=== Reading passage ===

[compiler-rt] c584c42 - [asan] Speed up ASan ODR indicator-based checking (#100923)

via llvm-commits llvm-commits at lists.llvm.org
Thu Aug 1 13:58:19 PDT 2024


Author: Artem Pianykh
Date: 2024-08-01T13:58:14-07:00
New Revision: c584c4227105c2aae332ee2a2099c9df6c3a3e1c

URL: https://github.com/llvm/llvm-project/commit/c584c4227105c2aae332ee2a2099c9df6c3a3e1c
DIFF: https://github.com/llvm/llvm-project/commit/c584c4227105c2aae332ee2a2099c9df6c3a3e1c.diff

LOG: [asan] Speed up ASan ODR indicator-based checking (#100923)

**Summary**:
When ASan checks for a potential ODR violation on a global it loops over
a linked list of all globals to find those with the matching value of an
indicator. With the default setting 'detect_odr_violation=1', ASan
doesn't report violations on same-size globals but it still has to
traverse the list. For larger binaries with a ton of shared libs and
globals (and a non-trivial volume of same-sized duplicates) this gets
extremely expensive.

This patch adds an indicator indexed (multi-)map of globals to speed up
the search.

> Note: asan used to use a map to store globals a while ago which was
replaced with a list when the codebase [moved off of
STL](https://github.com/llvm/llvm-project/commit/e4bada2c946e5399fc37bd67421de01c0047ad38).

Internally we see many examples where ODR checking takes *seconds* (even
double digits). With this patch it's practically free and
`__asan_register_globals` doesn't show up prominently in the perf
profile anymore.

=== Record extracts ===

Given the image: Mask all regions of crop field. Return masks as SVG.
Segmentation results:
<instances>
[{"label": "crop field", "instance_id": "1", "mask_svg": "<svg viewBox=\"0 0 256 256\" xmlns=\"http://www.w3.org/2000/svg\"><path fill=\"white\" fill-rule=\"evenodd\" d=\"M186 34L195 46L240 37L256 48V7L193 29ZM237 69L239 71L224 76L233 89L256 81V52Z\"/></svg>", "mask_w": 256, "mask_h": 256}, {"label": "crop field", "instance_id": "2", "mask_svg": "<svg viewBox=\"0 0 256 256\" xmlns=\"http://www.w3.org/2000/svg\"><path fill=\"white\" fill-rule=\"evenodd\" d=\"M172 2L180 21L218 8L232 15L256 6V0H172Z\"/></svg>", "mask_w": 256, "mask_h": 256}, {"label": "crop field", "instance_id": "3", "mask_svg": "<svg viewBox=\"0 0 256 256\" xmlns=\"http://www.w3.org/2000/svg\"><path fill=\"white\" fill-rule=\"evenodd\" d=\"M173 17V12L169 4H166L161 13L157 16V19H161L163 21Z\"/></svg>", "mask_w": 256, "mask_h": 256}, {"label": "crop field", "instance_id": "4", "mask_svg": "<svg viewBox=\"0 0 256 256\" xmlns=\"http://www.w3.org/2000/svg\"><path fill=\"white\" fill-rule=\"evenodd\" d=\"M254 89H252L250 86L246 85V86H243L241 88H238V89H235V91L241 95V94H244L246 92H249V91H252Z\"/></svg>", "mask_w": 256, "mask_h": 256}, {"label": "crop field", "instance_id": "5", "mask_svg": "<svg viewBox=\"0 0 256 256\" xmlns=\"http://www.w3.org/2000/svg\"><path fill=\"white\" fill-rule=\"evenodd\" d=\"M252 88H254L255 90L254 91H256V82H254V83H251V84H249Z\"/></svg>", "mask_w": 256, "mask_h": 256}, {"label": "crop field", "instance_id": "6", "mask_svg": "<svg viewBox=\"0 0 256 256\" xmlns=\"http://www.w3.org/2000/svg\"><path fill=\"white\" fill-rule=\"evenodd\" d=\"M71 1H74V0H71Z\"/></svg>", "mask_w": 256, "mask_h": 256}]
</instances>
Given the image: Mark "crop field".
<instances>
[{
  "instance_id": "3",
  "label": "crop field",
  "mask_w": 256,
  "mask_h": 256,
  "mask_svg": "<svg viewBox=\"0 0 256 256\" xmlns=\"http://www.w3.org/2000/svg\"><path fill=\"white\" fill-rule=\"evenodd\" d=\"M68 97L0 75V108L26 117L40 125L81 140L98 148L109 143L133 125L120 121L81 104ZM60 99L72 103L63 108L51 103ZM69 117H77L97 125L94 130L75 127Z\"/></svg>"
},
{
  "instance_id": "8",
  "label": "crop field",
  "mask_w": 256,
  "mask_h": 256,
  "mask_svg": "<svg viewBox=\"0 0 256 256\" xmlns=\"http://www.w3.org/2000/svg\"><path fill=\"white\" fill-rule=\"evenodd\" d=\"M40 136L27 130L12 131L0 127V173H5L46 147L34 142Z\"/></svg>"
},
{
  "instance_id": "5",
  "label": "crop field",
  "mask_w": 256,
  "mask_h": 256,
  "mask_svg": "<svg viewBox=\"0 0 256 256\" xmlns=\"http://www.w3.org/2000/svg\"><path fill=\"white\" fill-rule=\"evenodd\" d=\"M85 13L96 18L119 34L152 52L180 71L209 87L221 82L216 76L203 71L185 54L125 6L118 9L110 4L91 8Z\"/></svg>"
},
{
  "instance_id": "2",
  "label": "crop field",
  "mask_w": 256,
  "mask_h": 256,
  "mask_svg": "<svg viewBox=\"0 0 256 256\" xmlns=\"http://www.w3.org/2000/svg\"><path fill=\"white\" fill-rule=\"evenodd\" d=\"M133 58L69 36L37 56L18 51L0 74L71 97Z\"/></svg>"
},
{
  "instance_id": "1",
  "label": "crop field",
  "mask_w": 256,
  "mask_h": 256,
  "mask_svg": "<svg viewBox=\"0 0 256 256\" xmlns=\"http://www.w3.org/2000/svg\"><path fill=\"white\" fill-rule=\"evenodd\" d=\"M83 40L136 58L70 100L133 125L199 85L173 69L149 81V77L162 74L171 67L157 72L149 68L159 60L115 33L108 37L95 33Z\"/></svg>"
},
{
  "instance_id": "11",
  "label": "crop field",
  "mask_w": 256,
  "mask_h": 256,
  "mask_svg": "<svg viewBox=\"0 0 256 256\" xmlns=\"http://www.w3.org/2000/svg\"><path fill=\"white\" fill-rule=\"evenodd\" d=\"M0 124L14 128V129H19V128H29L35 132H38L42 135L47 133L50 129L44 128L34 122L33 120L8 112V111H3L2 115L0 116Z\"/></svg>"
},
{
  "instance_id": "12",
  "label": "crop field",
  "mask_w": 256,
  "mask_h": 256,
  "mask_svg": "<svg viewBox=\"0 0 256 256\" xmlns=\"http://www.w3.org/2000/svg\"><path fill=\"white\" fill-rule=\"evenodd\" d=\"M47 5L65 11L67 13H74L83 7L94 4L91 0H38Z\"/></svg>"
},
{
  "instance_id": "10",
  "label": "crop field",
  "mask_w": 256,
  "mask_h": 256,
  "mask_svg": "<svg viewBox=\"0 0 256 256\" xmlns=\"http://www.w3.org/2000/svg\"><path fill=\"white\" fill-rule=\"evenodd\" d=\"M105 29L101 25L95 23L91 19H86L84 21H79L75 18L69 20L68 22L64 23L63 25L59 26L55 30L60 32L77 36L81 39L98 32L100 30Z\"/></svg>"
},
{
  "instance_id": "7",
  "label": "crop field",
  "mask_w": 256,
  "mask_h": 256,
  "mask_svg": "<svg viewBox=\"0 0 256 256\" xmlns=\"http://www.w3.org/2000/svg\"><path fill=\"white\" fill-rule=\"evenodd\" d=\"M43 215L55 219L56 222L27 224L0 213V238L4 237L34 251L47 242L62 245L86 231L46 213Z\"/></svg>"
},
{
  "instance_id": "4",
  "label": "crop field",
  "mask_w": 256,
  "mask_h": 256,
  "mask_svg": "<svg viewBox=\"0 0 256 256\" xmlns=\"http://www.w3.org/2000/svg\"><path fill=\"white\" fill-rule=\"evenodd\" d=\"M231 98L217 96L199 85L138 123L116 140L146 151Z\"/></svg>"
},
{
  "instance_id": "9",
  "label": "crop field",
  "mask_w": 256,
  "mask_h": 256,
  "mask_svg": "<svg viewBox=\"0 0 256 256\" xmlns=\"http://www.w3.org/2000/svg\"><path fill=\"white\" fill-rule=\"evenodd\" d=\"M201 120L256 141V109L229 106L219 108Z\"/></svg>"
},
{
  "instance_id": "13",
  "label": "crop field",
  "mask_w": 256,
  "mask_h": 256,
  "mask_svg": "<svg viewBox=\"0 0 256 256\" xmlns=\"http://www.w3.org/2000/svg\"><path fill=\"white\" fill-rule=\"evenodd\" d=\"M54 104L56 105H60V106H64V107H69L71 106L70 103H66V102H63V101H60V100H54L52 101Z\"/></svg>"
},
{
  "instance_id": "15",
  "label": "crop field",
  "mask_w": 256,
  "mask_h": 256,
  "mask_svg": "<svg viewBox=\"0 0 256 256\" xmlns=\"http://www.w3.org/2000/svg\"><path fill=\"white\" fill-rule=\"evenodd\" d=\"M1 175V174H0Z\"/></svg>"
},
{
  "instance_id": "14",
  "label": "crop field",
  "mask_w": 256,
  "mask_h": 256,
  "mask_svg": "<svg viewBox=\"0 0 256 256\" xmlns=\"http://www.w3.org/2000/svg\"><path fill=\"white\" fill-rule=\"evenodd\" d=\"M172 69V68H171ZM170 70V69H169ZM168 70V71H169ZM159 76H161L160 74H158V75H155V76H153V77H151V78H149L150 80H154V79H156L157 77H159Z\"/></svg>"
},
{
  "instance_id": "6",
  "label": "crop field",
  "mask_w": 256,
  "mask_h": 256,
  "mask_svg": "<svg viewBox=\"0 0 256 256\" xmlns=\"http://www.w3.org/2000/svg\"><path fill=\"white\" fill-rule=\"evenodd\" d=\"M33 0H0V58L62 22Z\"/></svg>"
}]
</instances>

===

== Short problem ==
Edit the commit message by rewriting the part that opens with the words containing "[compiler-rt] c584c42 - [asan]" and closes with "LOG: [asan] Speed up ASan ODR indicator-based checking (#100923)", replacing every "ODR" with "One Definition Rule".

== Written solution ==
[compiler-rt] c584c42 - [asan] Speed up ASan One Definition Rule indicator-based checking (#100923)

via llvm-commits llvm-commits at lists.llvm.org
Thu Aug 1 13:58:19 PDT 2024


Author: Artem Pianykh
Date: 2024-08-01T13:58:14-07:00
New Revision: c584c4227105c2aae332ee2a2099c9df6c3a3e1c

URL: https://github.com/llvm/llvm-project/commit/c584c4227105c2aae332ee2a2099c9df6c3a3e1c
DIFF: https://github.com/llvm/llvm-project/commit/c584c4227105c2aae332ee2a2099c9df6c3a3e1c.diff

LOG: [asan] Speed up ASan One Definition Rule indicator-based checking (#100923)